By contrast, during the 2008 debate over the FISA Amendments Act, Sen. Orrin Hatch (R-Utah) said that civil libertarian concerns about excessive domestic surveillance “only feeds the delusions of those who wear tinfoil hats around the house and think that 9/11 was an inside job.”

The reaction to the news of the NSA “overcollection” prompted quick congressional outcry and promises to revisit the 2008 law, something that for the past year civil libertarians have acknowledged was an uphill battle.

On Thursday morning, Sen. Dianne Feinstein (D-Calif.), the chairwoman of the Senate Select Committee on Intelligence, vowed an investigation of the extralegal NSA surveillance. Sen. Russ Feingold (D-Wisc.), a key congressional ally of civil libertarians and a member of both the Senate’s intelligence and judiciary communities, said that “Congress must get to work fixing these laws that have eroded the privacy and civil liberties of law-abiding citizens.”

The ACLU, which sued the government in July 2008 to challenge the constitutionality of the FISA Amendments Act, reiterated its call for a special congressional committee to investigate Bush-era intelligence abuses. Fredrickson said the organization would pressure Congress to revisit the law alongside a scheduled review of the Patriot Act, which has provisions set to expire this year. Sen. Harry Reid (D-Nev.), the Democratic Senate leader, voted against the FISA Amendments Act, and said last year that the 2009 Patriot Act reauthorization debate “may provide a suitable occasion to review the related issues in this FISA bill.”

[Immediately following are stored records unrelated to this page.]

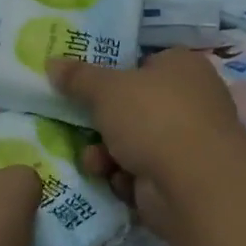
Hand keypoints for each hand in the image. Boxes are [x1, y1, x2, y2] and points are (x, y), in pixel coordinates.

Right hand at [47, 50, 245, 236]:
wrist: (194, 183)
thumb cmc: (154, 117)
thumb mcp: (106, 89)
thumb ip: (78, 77)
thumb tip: (51, 62)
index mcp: (182, 66)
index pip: (145, 63)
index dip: (115, 74)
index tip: (85, 87)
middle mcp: (191, 100)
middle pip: (135, 107)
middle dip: (104, 124)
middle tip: (79, 127)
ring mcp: (189, 142)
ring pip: (134, 143)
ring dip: (108, 154)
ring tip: (95, 162)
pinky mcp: (182, 179)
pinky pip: (143, 173)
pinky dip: (126, 178)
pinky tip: (117, 181)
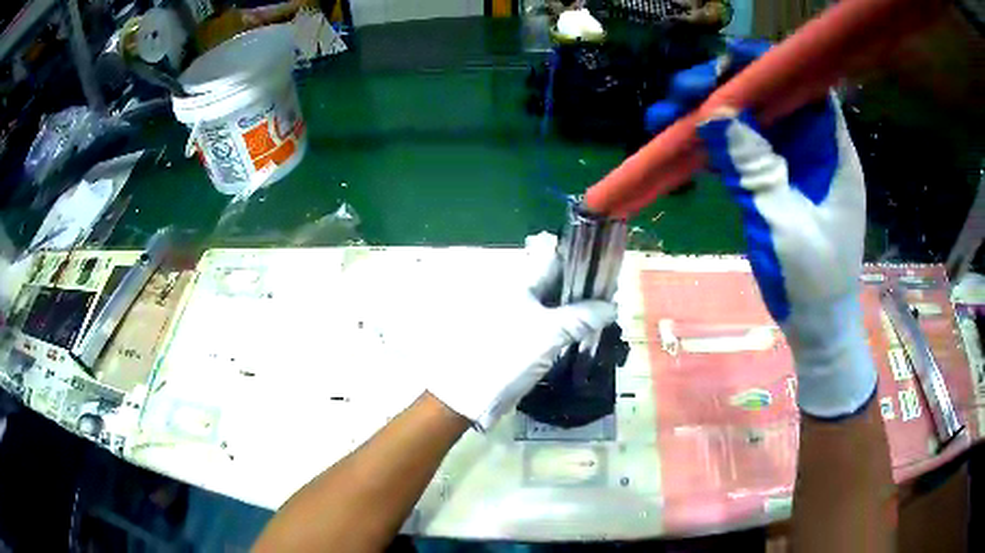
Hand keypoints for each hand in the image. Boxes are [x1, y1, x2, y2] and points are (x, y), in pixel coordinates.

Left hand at [371, 233, 615, 430]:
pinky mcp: (519, 339)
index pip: (556, 262)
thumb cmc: (509, 355)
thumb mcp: (550, 333)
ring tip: (604, 318)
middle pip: (556, 285)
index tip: (607, 274)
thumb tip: (612, 306)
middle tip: (611, 300)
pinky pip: (548, 327)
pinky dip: (566, 329)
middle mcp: (518, 296)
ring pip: (554, 308)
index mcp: (520, 285)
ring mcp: (518, 318)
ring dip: (577, 312)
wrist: (471, 394)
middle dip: (583, 291)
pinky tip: (583, 336)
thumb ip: (582, 317)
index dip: (582, 264)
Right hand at [647, 40, 876, 418]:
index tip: (726, 66)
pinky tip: (679, 144)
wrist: (816, 328)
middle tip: (681, 93)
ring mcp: (791, 167)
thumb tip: (714, 113)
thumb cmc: (813, 283)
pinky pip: (741, 152)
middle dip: (726, 89)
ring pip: (750, 123)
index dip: (769, 68)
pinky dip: (712, 147)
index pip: (805, 88)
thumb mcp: (784, 225)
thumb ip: (754, 168)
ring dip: (709, 116)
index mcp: (832, 153)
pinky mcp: (773, 184)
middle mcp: (812, 150)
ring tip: (664, 116)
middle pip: (770, 99)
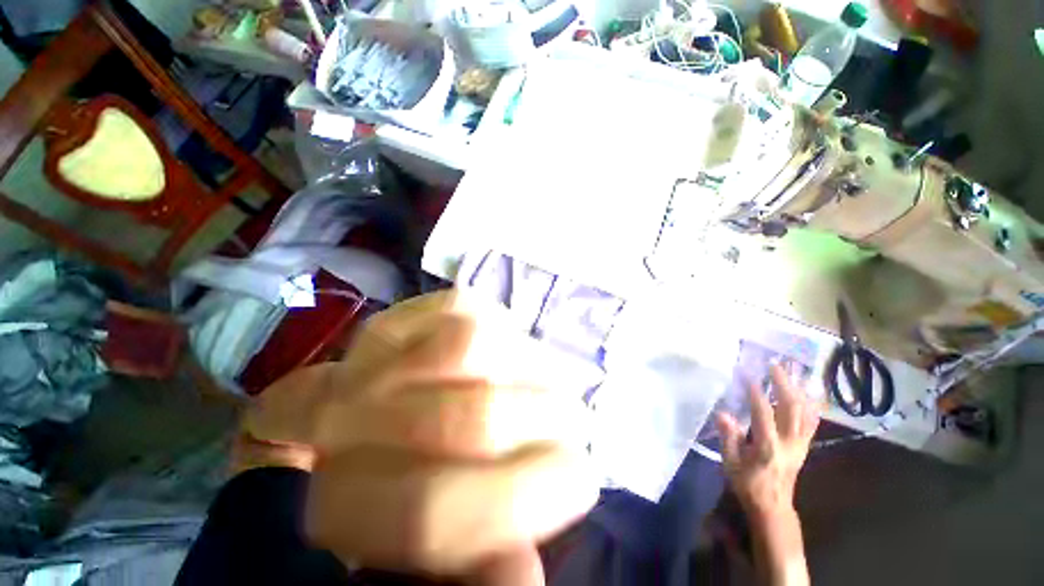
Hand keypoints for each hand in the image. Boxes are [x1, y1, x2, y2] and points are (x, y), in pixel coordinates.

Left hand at [238, 290, 597, 584]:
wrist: (342, 419)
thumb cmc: (389, 484)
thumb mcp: (430, 546)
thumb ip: (474, 566)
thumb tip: (526, 567)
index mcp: (345, 507)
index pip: (437, 512)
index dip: (529, 495)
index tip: (580, 479)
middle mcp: (346, 424)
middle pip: (472, 417)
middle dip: (546, 418)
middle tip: (573, 421)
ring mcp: (369, 355)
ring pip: (472, 344)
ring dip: (528, 365)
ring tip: (544, 378)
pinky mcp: (396, 312)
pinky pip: (461, 306)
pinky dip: (498, 322)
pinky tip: (508, 344)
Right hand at [715, 364, 819, 516]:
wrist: (773, 507)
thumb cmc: (747, 484)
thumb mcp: (730, 463)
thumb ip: (728, 437)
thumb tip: (723, 413)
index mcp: (767, 447)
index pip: (763, 413)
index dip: (756, 392)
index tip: (747, 373)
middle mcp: (789, 443)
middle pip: (792, 408)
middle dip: (784, 384)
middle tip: (775, 365)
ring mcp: (801, 444)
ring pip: (806, 413)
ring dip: (799, 390)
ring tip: (793, 372)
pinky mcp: (805, 446)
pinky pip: (812, 421)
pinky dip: (811, 404)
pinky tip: (808, 392)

Fredrickson said she hoped Reid would hold to his statement “now we that we know the [FISA Amendments Act] dismantled civil liberties protections,” but she added that without a thorough congressional review of the scope of illegal surveillance, Congress would “keep nitpicking and not get at the real problem, which is a set of incoherent and unspecific provisions that give law enforcement and the National Security Agency access to information” on Americans’ communication without adequate safeguards.

Reid’s office did not return requests for comment.

Martin added that a necessary first step was to get the Holder Justice Department to specify what powers it believes the FISA Amendments Act gives it. “Before you even get to the question of what they’re doing, it’s the most fundamental tenet of democracy that the people are entitled to know what the law is — what powers the government has to collect information on their private communications,” she said. The New York Times’ story “demonstrates there’s some secret internal back-and-forth involving, at least, the Justice Department, the NSA and the FISA Court, and maybe Congress, about what powers they have or don’t have. It’s as undemocratic as can be. We need to be a part of that debate.”

While the Holder Justice Department has taken several positions that have angered civil libertarians, including the invocation of the “state secrets” privilege to urge a federal court to dismiss a lawsuit brought by AT&T customers who believe they were illegally surveilled, it includes several key officials who have expressed alarm over wideranging surveillance during the Bush administration. David Kris, a former general counsel to Time-Warner, wrote an extensive memo in January 2006 claiming the foundations for the Bush administration’s warrantless surveillance programs — programs that spurred and formed the basis for the FISA Amendments Act — were seriously flawed. Kris is now in charge of the Justice Department’s national security division. His analysis was called a “thorough debunking” by Marty Lederman, now the deputy chief of the department’s Office of Legal Counsel.

Staffers for Feingold referenced an exchange between Feingold and Kris at Kris’ February 25 confirmation hearing, in which Feingold obliquely referred to “specific concerns I have about how the FISA Amendments Act has been implemented.” Kris replied that “You increased my desire to, if I were to be confirmed, to get to the bottom of the FISA Amendments Act… to see how best to make any necessary improvements.”

“We want the law revisited,” Martin said, “but we only want it revisited when there’s been sufficient public disclosure to have meaningful debate. That will include meaningful public disclosure about the past programs.”